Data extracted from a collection
---+---

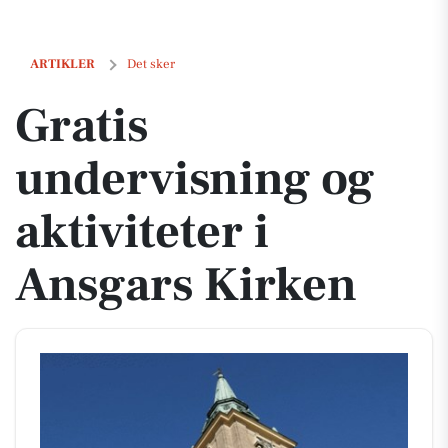
Gratis undervisning og aktiviteter i Ansgars Kirken
ARTIKLER
Det sker
Gratis
undervisning og
aktiviteter i
Ansgars Kirken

---+---

*The problem*
Look for the word "Gratis" in the data, then return every line that contains it.

*The completed task*
Gratis undervisning og aktiviteter i Ansgars Kirken
Gratis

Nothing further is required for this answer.